Playing a Devil Advocate

In 2009, we can safely say that three inter-related trends have dominated financial markets – US$ dollar secular weakness, rally in commodity prices and a pronounced out-performance of emerging markets, including Asia. Question is that will these three trends to continue into 2010, as there are signs that they are to be running out of steam. For us, this begs the question whether the trends of 2010 will prove different to those of 2009, given what was happening in the Middle East recently?

The news of a Dubai World would be suspending payments to creditors, which was promptly followed by the rumor that defaulted Saudi groups – the Saad group and the Aran group were really nerve wrecking news and make many to think hard how the Middle East could find itself in this tight spot?

Of course, one argues that this may be nothing more than a few bad apples that blatantly mismanaged the liabilities and blew up balance sheets.

But I am also intrigued by the recent announcements that some of the region’s sovereign wealth funds – Qatar and Kuwait – have lately been selling the large stakes that they acquired in Western financials at the beginning of last year’s financial crisis. Of course, this could be guided by the simple fact that banks are back above their purchase price and they are happy to turn the page or perhaps, the sales are an indication that the Middle East needs US$ right now and that we are confronting some kind of squeeze on the US$.

One thing that I am very sure is that the recent developments in Saudi and Dubai will most likely give pause to foreign banks looking to expand their lending operations in that region. This raises question of whether the Middle East will look to pump more oil in a bid to generate the revenue necessary to keep the wheels churning? Could this be the beginning of financial squeeze in the Middle East that lead to the kind of massive cheating on OPEC quotas that we witnessed in the 1980s?

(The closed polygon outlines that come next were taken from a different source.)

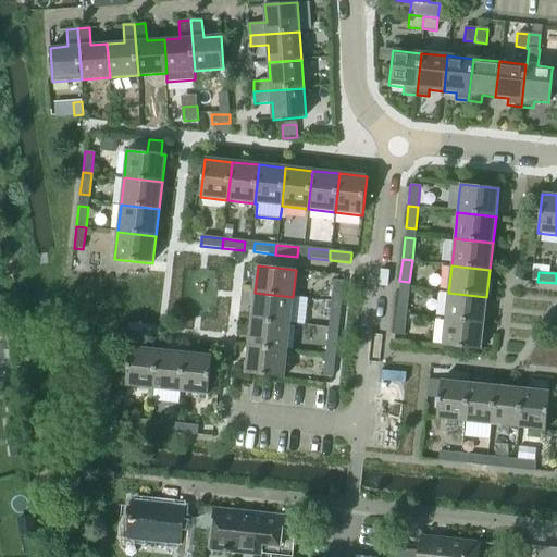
[(333,281),(331,302),(341,304),(343,282),(333,281)]
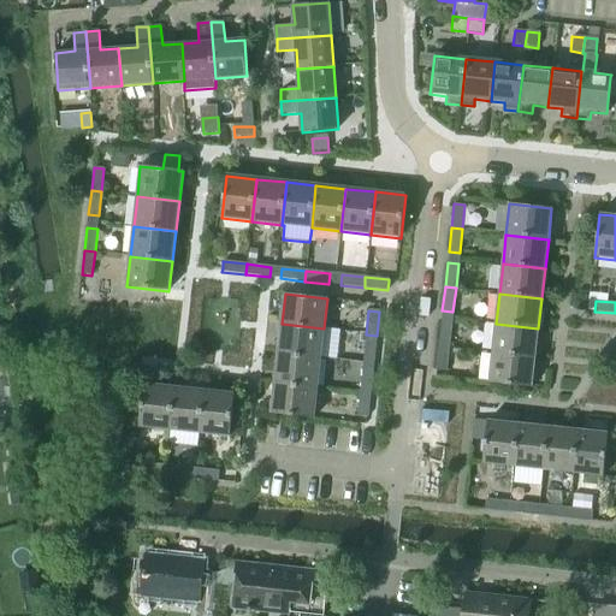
[(440,323),(438,347),(449,348),(451,324),(440,323)]
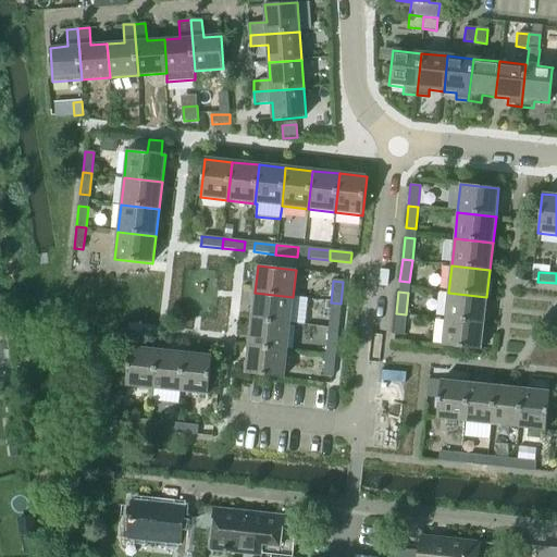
[(255,293),(251,320),(289,324),(293,297),(255,293)]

With these confluences development, where would all this leave other emerging markets, most specifically Asian equities, which have soared in the past year? Historically, Asian equities tend to struggle when the US$ rallies as a strong US$ forces Asian central banks, who typically run pegs or managed floats, to print less aggressively. But at the same time, most Asian economies would likely welcome the extra liquidity that lower oil prices would provide, not to say anything about an environment of continued low interest rates.

If that is the saying of the day, it is likely lead to massive rotation within the markets away from commodity producers and property developers and towards manufacturers and exporters.